I am using a strand of WS2812B RGB LEDs 144/m. I am using the FastLED library for my programming. I have done several projects with these lights and know that my wiring and power supply are adequate. My problem is that I am trying to have several sets of colors chase down the LED strip with a break in between and my code produces a negative LED number until it iterates high enough to be a positive number, this causes my LED strip to lock up and not do anything after loading. if i comment out the lines that produce a negative LED number at the start it works just find with a single set that chase. I have watched other youtube videos that use the FastLED library to produce this effect with success. Can anyone tell me what is wrong and if you are just no longer able to do this effect this way?

#include <FastLED.h>
#define LED_PIN 7
#define NUM_LEDS 144
CRGB leds[NUM_LEDS];

void setup() {
int BRIGHTNESS=50;
FastLED.addLeds<WS2812, LED_PIN, GRB>(leds, NUM_LEDS);
FastLED.setBrightness( BRIGHTNESS );
}

void loop() {
// put your main code here, to run repeatedly:

for (int i=0; i<164; i++){
leds[i-20] = CRGB (0, 0, 0);
leds[i-9] = CRGB (255, 255, 0);
leds[i-7] = CRGB (0, 0, 0);
leds = CRGB (255, 0, 0);

  • FastLED.show();*
  • delay(1);*
    }
    }

Rewrite your code that there are no negative numbers - isn't that obvious?
You could start with: for (int i = 20 ...

this causes my LED strip to lock up and not do anything after loading

This is nothing to do with the LEDs it is to do with your code. You can’t send a negitave number of packets of data that is all the LEDs cair about.

Your code however does cair, you are accessing numbers from a place where they have not been allocated, these places can hold vital values that control the running of the code, so you must never have a negative array index.

You are writing outside of the array. Don't do that.
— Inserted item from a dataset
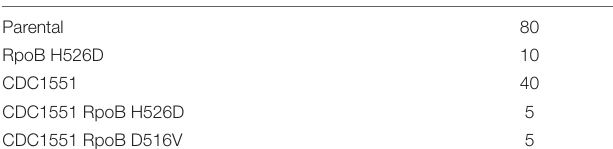
TABLE 1 | Vancomycin minimum inhibitory concentration (MIC) ( µ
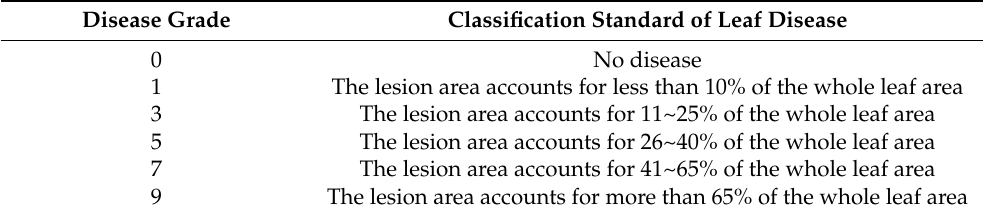
Table 6. Grading table of disease spots on apple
Maybe a helper function comes in handy... something similar to this:

void setLed(int pos, CRGB colour){
  if(pos < 0) return;
  if(pos >= NUM_LEDS) return;
  leds[pos] = colour;
}

Or use the modulo function (%), like this :

for (int i=0; i<164; i++){
   leds[(i-20)%NUM_LEDS] = CRGB (0, 0, 0);
   leds[(i-9)%NUM_LEDS] = CRGB (255, 255, 0);
   leds[(i-7)%NUM_LEDS] = CRGB (0, 0, 0);
   leds = CRGB (255, 0, 0); // <--- This line is not correct
   FastLED.show();
   delay(1);
}

This ensures that the array index always remains between 0 and NUM_LEDS.

Also :
  leds = CRGB (255, 0, 0); // <--- This line is not correctleds is an array and CRGB(255,0,0) is a number.